Covering the event for Doctor Who Magazine, David Darlington noted that the stated aim of the Proms is "to encourage an audience for concert hall music who, though not normally attending classical concerts, would be attracted by the low ticket prices and informal atmosphere" and concluded that if the children in the audience had such a love for Doctor Who "that they have come all this way to spend an hour or two listening to the music from the show, and that they will happily also sit through a formal, experimental and rather abrasive piece of modern classical music and then enthusiastically applaud at the end, then all concerned can be happy with their day's work."

Michael Beek, who wrote the programme notes for the concert, called it "a very theatrical experience", but suggested that it was "a small shame" that the BBC National Orchestra of Wales, who record the music for the television programme, had not been invited to perform. Beek also said that the performance of "Song for Ten" by original vocalist Tim Phillips "left a lot to be desired".

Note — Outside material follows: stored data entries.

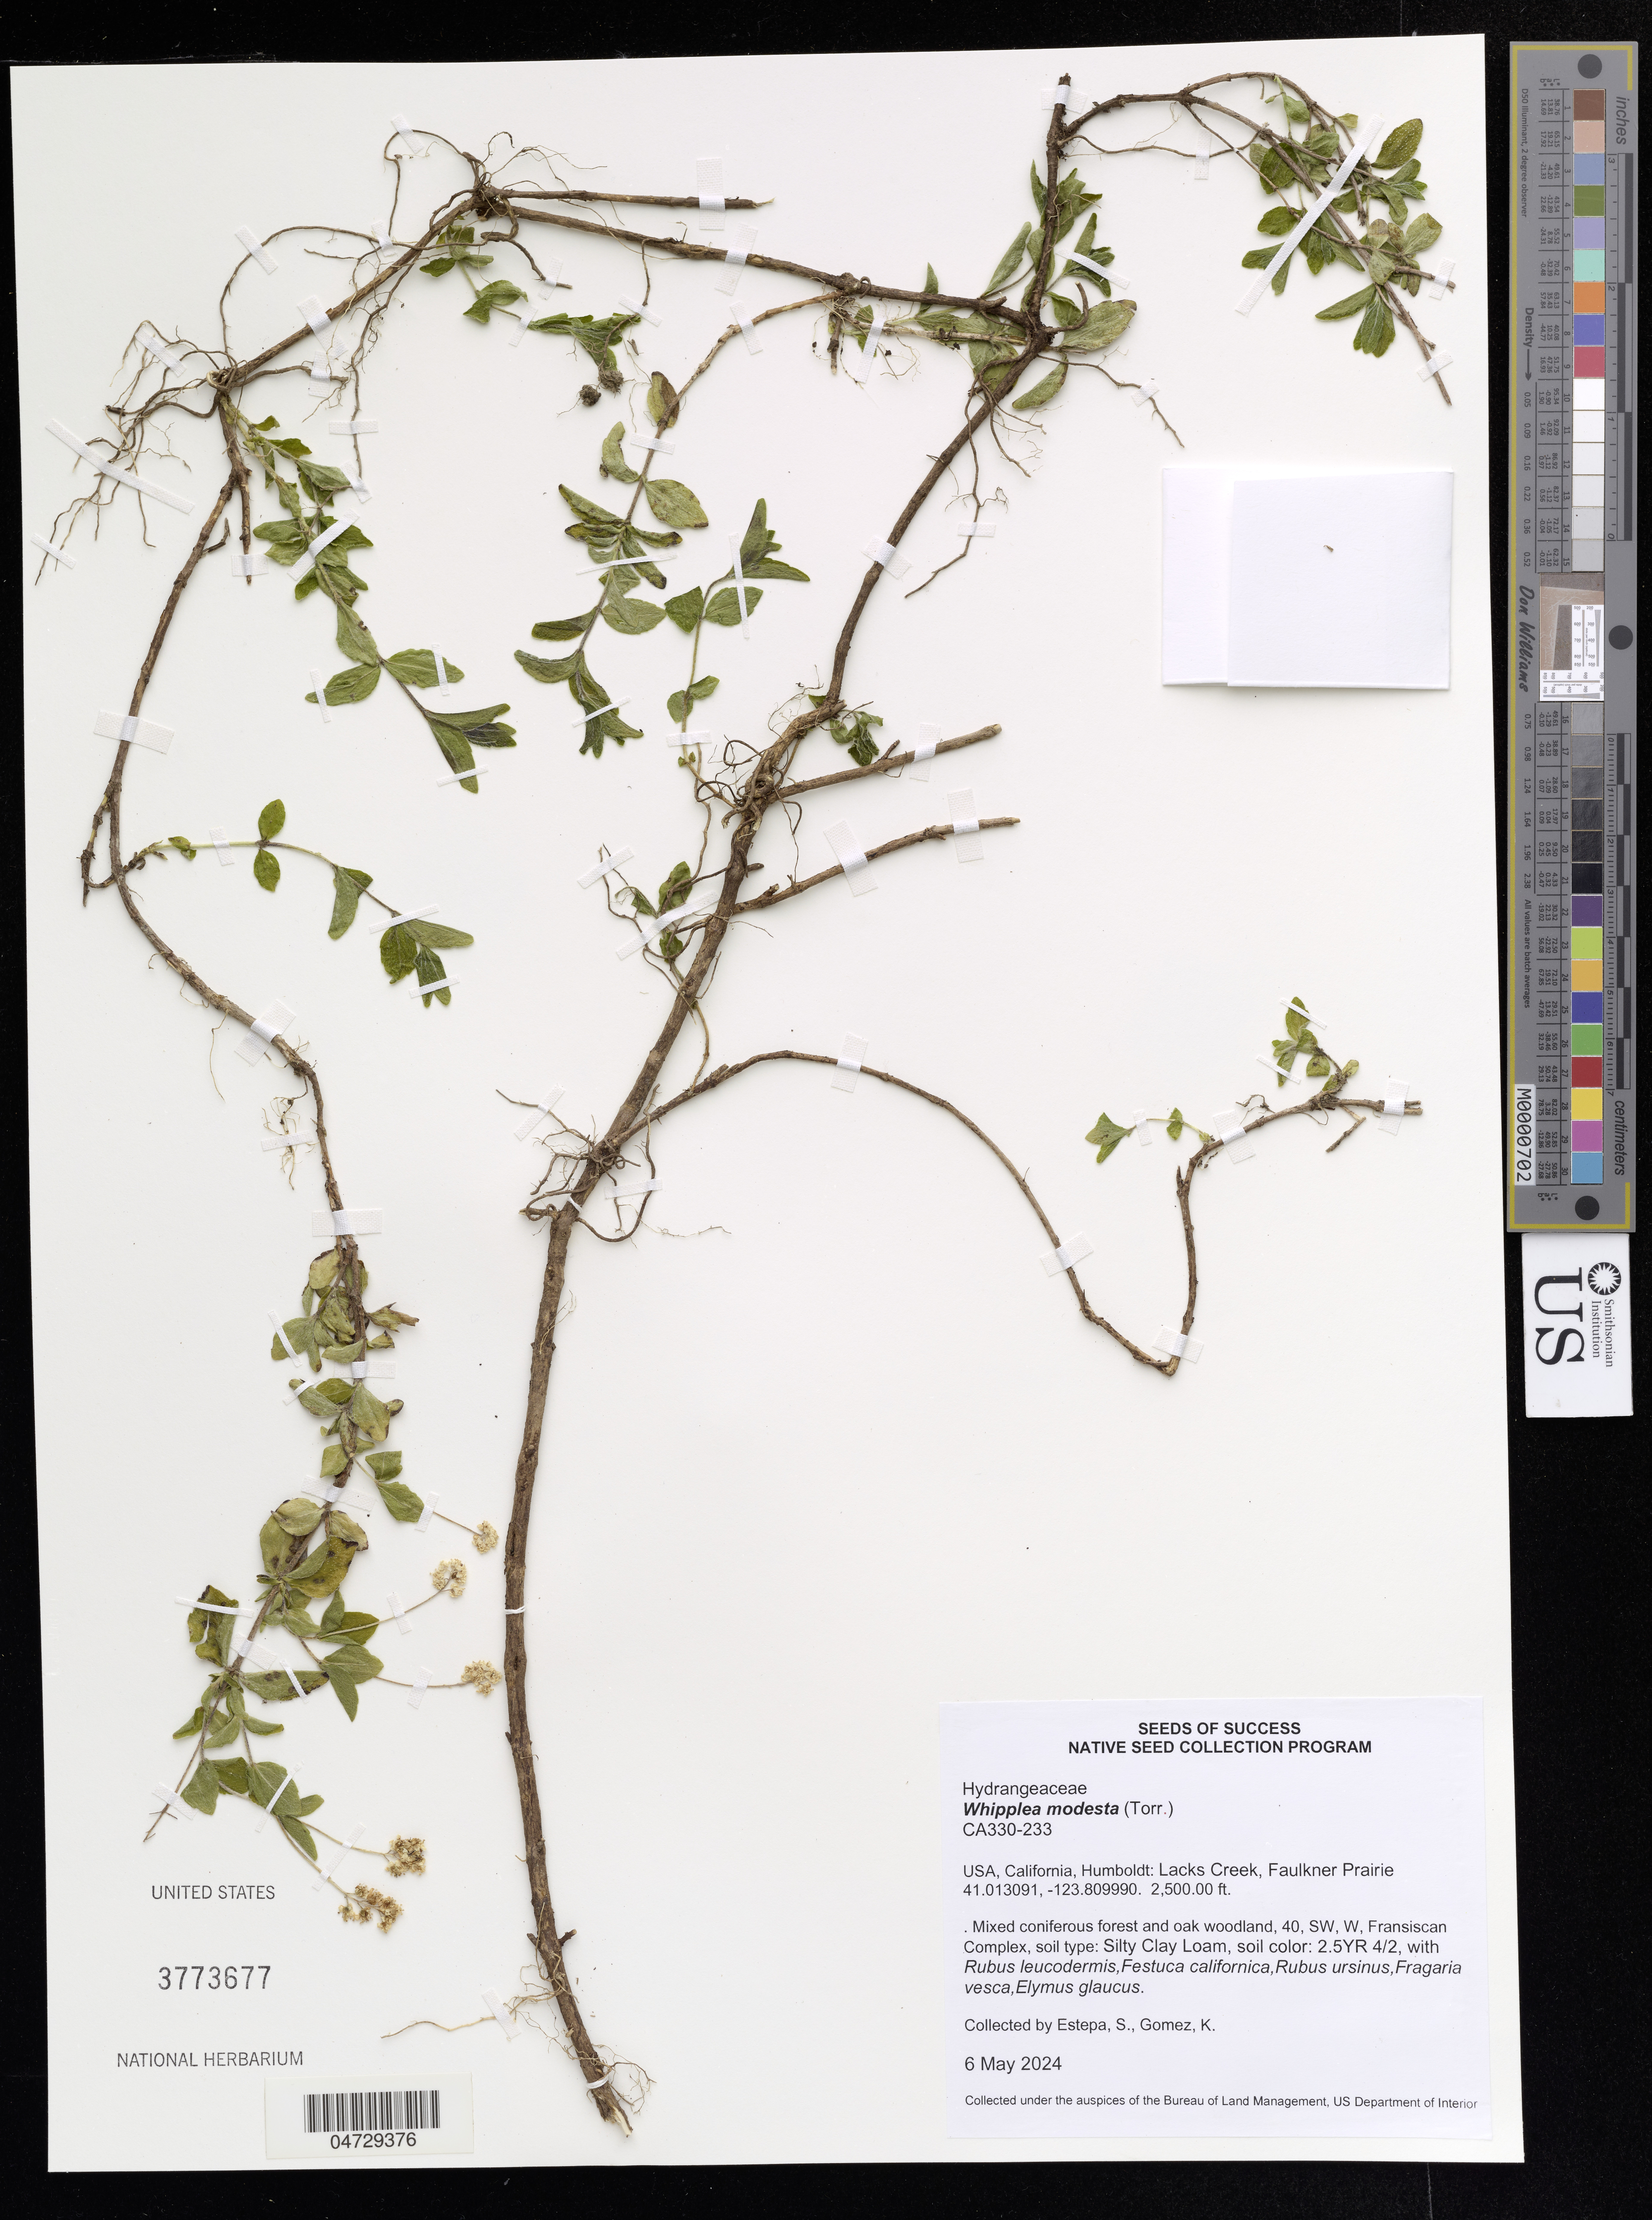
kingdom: Plantae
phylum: Tracheophyta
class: Magnoliopsida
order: Cornales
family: Hydrangeaceae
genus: Whipplea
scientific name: Whipplea modesta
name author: Torr.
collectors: S. Estepa & K. Gomez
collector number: CA330-233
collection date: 2024-05-06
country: United States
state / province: California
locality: Humboldt: Lacks Creek, Faulkner Prairie.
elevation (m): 762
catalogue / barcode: US 3773677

Reviewing the highlights from the concert shown on television, Paul Byrne of Dublin's Evening Herald called the concert "a delightfully silly idea" with an "irresistible charm". Anna Lowman of TV Scoop noted that some of the power of the featured Doctor Who music came from the audience associating the themes with powerful scenes from the television series. She added, "It was a joy to watch it on the TV, so I can only imagine that it was magical to be there on the night itself."

Writing in The Daily Telegraph, Gillian Reynolds listed the Doctor Who Prom as one of several successful elements in the 2008 Proms season. Jenny Abramsky, the BBC's former Director of Audio and Music, praised Proms director Roger Wright "for creating such a wonderful and exciting event that clearly grabbed children's imagination." Anna Picard, music correspondent for The Independent, included the Doctor Who Prom as a highlight in her year-end review of classical music in 2008. However, by April 2009 a journalist for The Sunday Times said that "there have been complaints that the Proms need no more gimmicks – such as David Tennant hosting a Doctor Who prom for children last year" (although Tennant did not host the Prom).